DATA EXTRACTS

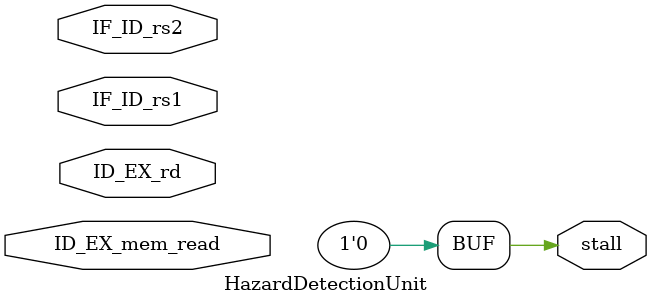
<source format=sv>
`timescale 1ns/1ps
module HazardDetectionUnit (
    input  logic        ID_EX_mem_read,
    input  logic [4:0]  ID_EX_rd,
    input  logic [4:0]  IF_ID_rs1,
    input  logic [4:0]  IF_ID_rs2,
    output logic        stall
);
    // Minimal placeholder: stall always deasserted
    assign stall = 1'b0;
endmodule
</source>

==

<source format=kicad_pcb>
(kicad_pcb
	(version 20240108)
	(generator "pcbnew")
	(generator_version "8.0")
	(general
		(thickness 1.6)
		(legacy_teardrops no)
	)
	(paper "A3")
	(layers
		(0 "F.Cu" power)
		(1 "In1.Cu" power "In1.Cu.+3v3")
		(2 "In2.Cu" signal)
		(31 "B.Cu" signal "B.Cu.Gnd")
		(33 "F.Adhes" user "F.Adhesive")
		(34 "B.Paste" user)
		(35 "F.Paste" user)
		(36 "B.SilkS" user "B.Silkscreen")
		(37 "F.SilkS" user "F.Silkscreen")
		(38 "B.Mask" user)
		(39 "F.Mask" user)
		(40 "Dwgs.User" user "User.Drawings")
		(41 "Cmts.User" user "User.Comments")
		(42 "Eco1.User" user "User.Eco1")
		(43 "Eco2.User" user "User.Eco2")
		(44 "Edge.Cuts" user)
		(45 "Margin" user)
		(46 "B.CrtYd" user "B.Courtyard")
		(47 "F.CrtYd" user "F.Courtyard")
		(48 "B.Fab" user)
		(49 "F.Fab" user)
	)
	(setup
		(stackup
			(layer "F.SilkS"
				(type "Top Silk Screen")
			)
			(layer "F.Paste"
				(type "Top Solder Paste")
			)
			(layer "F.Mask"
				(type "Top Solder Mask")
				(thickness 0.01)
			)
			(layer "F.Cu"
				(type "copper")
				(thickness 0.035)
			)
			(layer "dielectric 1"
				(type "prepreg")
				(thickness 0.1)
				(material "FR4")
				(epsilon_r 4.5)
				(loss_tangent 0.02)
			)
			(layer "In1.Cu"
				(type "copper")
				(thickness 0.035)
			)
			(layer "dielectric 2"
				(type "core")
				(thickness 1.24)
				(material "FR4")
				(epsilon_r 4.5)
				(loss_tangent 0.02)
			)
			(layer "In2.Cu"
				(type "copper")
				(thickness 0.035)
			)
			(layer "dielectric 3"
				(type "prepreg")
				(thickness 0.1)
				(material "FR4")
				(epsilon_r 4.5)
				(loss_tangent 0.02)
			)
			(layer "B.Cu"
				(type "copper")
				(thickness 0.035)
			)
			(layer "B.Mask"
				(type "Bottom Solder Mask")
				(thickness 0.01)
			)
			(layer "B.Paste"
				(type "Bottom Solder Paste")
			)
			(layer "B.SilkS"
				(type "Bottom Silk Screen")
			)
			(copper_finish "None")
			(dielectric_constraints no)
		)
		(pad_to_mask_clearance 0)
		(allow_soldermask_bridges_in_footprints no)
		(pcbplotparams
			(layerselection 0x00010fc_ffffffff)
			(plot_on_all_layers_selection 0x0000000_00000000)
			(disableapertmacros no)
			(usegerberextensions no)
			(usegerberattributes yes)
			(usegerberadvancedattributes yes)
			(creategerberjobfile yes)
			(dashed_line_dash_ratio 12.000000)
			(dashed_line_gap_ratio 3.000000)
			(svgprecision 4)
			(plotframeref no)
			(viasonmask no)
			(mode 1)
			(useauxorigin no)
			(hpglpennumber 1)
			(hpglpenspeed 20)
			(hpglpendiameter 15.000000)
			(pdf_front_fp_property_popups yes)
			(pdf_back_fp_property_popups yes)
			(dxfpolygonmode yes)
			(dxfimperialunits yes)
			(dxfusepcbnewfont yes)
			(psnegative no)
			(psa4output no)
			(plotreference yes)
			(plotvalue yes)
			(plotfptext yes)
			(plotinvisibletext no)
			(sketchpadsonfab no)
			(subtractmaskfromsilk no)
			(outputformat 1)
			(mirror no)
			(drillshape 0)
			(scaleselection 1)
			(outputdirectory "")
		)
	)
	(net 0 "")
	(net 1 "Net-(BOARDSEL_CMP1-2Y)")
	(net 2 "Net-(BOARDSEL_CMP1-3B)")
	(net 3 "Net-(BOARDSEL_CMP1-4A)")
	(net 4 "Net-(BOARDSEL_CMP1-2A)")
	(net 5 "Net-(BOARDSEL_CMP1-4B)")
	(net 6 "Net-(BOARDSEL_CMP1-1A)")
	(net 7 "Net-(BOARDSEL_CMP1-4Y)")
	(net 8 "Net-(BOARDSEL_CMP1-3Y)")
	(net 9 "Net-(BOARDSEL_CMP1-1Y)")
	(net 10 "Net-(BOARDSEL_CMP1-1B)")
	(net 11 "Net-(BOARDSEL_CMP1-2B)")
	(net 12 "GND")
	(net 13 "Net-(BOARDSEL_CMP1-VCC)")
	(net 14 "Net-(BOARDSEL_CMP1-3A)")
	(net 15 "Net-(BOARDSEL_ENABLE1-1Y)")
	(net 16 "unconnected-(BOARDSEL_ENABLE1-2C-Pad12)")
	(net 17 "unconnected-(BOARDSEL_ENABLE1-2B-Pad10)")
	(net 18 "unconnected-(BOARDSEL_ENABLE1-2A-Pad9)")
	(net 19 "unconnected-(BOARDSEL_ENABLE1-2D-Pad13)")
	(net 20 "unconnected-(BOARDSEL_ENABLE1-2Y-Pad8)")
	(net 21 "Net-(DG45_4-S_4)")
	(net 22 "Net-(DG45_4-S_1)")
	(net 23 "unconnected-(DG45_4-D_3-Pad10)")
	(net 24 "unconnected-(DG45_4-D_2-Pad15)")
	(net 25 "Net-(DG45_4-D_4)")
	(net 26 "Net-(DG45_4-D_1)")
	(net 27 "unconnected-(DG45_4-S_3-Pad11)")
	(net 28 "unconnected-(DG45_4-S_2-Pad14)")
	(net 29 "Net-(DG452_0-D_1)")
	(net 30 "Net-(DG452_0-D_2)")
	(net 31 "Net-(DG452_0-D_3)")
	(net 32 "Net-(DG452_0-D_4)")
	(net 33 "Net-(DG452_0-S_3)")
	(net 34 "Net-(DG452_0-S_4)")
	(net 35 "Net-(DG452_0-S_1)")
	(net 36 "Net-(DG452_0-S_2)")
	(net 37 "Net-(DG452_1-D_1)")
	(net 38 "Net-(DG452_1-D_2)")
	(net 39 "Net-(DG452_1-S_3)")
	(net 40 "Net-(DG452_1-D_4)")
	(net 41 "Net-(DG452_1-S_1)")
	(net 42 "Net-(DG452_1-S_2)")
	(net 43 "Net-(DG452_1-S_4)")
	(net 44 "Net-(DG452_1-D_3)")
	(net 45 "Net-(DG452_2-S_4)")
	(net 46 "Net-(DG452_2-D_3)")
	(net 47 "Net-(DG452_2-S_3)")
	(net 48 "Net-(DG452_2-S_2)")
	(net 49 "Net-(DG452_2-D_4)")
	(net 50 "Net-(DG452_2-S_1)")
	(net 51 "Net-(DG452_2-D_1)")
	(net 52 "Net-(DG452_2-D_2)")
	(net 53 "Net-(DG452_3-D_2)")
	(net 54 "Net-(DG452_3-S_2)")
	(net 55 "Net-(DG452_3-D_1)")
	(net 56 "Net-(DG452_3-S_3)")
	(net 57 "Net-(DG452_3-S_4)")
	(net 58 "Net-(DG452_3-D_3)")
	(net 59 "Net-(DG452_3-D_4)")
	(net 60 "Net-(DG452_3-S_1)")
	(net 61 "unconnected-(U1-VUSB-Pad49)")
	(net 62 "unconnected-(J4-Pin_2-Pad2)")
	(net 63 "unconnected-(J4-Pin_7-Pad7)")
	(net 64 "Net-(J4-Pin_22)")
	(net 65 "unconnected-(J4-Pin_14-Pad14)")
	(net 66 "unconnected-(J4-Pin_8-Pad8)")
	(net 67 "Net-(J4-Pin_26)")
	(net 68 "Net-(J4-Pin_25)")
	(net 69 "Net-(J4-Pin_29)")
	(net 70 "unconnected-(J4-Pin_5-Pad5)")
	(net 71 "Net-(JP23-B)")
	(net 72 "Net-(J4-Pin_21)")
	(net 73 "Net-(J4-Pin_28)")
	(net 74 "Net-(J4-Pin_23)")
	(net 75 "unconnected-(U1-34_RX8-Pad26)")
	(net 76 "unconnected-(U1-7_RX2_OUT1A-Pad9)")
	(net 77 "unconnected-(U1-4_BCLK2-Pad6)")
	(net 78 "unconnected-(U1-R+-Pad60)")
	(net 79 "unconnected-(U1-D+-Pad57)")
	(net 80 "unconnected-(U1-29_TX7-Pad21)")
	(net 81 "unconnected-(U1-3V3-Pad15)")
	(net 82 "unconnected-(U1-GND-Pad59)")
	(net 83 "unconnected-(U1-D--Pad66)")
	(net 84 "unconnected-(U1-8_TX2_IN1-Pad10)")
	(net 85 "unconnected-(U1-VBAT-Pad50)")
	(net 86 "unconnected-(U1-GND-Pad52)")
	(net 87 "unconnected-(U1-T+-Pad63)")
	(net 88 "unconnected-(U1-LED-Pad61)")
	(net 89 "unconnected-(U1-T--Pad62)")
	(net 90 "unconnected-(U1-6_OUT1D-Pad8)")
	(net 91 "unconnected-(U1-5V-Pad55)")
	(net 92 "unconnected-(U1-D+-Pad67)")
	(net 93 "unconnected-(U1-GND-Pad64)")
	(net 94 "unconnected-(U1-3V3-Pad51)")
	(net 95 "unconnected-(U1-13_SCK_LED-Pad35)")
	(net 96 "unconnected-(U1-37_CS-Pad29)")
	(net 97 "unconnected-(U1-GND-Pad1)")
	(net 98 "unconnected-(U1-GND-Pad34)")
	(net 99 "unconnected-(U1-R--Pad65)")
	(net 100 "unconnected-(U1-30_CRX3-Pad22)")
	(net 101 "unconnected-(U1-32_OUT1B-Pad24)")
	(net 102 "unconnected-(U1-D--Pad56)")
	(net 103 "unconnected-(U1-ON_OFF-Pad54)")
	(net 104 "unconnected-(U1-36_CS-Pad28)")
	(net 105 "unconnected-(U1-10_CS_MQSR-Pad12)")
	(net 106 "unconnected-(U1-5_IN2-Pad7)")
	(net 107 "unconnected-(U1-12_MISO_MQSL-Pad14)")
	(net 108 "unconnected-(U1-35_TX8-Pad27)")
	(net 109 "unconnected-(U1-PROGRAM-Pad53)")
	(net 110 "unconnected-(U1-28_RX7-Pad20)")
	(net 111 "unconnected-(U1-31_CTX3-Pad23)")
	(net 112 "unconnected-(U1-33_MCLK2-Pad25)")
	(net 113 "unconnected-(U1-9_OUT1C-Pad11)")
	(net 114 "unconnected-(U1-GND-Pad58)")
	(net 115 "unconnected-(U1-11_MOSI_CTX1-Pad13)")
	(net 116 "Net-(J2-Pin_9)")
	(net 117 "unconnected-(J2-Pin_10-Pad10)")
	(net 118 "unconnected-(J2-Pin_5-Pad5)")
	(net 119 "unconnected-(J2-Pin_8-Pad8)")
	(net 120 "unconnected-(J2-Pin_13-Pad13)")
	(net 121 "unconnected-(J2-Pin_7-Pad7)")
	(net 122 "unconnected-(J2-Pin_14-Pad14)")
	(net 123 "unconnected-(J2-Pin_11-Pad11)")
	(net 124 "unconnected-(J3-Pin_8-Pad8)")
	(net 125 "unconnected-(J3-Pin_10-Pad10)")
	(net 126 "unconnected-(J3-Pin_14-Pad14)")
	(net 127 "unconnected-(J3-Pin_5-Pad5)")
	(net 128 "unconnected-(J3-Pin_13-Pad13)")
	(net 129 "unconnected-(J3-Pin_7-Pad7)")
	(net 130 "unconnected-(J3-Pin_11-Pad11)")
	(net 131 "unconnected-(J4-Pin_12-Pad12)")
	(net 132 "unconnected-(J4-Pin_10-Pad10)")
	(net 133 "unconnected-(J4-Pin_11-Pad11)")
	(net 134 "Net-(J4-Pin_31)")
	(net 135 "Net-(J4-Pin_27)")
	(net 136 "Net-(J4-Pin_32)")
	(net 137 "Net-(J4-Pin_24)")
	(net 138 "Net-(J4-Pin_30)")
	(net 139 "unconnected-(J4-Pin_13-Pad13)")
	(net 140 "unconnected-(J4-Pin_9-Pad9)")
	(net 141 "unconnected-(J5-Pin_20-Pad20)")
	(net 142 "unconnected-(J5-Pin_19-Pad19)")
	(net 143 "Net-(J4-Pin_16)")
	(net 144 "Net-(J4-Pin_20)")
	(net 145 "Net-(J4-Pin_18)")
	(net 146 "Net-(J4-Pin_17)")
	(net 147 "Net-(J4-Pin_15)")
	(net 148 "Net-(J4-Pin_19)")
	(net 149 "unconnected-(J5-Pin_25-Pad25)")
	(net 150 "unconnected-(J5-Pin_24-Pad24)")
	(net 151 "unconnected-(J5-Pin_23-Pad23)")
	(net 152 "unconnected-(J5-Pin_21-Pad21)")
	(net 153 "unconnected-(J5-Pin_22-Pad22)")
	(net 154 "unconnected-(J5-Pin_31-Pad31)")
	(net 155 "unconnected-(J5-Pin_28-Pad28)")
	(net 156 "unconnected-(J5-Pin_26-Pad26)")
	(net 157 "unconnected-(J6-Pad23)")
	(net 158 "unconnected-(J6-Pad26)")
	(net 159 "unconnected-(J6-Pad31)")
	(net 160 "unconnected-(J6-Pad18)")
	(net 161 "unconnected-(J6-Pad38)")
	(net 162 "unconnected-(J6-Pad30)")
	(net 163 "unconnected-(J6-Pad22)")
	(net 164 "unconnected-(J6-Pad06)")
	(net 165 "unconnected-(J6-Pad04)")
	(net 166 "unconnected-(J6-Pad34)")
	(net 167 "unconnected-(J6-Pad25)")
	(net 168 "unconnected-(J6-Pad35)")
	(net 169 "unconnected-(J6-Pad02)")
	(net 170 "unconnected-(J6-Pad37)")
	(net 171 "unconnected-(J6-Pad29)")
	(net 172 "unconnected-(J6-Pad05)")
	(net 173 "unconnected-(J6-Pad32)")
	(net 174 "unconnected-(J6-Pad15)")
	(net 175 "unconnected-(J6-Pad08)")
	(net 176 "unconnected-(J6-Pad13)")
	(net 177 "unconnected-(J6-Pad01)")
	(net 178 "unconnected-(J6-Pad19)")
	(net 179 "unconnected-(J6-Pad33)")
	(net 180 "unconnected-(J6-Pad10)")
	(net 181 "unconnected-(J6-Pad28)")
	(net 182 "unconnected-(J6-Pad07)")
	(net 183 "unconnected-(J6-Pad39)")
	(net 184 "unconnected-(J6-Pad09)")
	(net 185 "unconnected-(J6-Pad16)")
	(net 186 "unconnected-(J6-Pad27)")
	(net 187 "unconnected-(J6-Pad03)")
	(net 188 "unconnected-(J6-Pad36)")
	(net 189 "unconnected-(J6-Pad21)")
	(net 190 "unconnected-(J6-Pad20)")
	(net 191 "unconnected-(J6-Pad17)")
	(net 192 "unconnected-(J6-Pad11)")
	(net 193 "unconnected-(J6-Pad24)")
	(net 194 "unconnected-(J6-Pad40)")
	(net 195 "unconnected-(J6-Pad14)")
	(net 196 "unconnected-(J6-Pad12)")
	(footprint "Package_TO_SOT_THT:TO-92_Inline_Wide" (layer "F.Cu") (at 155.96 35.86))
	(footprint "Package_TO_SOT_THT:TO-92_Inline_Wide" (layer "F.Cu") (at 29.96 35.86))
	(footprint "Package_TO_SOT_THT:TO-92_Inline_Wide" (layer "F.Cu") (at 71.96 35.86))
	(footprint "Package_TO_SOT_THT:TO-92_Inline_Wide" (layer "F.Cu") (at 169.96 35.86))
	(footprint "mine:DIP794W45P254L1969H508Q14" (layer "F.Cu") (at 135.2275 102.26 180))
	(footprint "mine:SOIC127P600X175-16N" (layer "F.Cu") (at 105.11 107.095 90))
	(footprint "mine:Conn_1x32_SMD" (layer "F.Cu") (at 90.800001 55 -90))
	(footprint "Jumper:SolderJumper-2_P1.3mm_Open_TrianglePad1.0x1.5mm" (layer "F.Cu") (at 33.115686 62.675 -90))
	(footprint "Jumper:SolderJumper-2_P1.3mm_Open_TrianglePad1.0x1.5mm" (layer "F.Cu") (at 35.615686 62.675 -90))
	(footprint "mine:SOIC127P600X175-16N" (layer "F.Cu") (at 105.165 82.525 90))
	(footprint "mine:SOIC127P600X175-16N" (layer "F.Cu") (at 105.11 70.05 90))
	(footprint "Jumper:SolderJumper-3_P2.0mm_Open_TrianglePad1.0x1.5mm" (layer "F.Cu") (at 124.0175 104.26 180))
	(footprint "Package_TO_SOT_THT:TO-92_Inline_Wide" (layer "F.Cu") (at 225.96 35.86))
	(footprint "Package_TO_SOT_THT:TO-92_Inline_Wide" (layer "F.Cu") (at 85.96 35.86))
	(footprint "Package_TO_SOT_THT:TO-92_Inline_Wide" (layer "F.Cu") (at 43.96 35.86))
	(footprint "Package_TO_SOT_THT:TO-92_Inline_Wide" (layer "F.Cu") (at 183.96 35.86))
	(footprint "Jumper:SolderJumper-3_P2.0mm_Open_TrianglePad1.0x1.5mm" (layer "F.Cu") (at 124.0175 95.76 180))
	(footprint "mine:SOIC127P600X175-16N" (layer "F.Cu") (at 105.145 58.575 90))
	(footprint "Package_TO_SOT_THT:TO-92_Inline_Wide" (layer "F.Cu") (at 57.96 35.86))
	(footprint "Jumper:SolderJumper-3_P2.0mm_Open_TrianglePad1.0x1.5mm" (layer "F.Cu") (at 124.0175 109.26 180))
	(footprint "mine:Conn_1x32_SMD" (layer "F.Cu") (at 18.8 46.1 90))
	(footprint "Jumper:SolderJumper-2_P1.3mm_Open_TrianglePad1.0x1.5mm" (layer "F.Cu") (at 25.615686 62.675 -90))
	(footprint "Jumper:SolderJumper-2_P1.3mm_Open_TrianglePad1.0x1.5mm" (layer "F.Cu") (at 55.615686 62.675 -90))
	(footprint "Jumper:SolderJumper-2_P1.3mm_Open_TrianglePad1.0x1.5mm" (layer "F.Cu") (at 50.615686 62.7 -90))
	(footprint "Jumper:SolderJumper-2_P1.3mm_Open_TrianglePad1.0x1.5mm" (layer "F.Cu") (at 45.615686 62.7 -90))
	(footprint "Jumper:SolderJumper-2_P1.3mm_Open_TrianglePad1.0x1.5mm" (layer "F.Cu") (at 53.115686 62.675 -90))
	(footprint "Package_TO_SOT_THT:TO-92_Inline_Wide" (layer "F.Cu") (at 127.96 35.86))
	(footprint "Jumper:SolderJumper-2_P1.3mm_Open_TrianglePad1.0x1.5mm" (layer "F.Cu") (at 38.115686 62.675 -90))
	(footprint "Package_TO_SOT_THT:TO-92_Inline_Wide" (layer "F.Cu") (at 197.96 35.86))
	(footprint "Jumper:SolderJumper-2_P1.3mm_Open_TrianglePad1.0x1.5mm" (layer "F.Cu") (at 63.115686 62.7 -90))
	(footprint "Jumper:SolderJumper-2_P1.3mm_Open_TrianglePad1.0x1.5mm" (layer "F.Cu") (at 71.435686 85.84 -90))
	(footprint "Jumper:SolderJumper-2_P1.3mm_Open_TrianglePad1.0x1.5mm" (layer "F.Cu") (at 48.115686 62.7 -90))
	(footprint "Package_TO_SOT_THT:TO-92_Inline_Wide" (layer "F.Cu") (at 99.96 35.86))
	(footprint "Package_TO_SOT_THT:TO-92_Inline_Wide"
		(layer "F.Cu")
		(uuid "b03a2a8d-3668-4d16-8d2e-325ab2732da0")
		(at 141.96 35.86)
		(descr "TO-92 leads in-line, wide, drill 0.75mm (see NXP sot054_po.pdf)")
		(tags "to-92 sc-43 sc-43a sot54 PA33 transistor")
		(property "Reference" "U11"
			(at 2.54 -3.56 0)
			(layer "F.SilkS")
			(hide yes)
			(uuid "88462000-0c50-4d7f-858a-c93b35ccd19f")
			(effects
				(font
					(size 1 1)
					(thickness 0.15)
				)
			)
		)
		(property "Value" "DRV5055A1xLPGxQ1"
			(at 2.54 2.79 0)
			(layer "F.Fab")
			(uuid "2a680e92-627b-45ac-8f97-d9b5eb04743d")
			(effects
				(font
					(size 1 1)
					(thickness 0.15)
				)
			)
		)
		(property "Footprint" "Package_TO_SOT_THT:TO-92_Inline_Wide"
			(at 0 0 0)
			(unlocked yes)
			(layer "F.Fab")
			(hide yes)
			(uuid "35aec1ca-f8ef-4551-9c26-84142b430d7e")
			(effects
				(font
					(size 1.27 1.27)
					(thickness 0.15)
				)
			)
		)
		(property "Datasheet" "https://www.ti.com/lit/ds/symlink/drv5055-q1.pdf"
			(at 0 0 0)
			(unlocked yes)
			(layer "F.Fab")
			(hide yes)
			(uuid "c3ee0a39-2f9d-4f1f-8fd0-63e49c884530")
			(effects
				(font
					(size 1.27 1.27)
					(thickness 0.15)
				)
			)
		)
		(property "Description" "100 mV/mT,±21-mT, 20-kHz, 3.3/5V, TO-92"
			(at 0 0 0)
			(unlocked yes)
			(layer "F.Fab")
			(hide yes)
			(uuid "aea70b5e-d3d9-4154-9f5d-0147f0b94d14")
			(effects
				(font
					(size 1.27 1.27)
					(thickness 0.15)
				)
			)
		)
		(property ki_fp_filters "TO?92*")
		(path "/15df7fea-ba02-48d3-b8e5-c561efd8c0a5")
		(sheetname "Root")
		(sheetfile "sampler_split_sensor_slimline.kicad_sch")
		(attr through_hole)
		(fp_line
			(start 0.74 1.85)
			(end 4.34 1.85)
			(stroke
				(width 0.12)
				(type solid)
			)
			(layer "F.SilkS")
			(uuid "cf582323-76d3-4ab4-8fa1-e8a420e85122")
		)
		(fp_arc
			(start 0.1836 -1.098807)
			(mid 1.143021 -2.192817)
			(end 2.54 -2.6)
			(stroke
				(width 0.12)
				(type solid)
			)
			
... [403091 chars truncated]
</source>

REQUIRED ACTION
Copy all lines of the listing above that contain the string "input".

ANSWER BOX
    input  logic        ID_EX_mem_read,
    input  logic [4:0]  ID_EX_rd,
    input  logic [4:0]  IF_ID_rs1,
    input  logic [4:0]  IF_ID_rs2,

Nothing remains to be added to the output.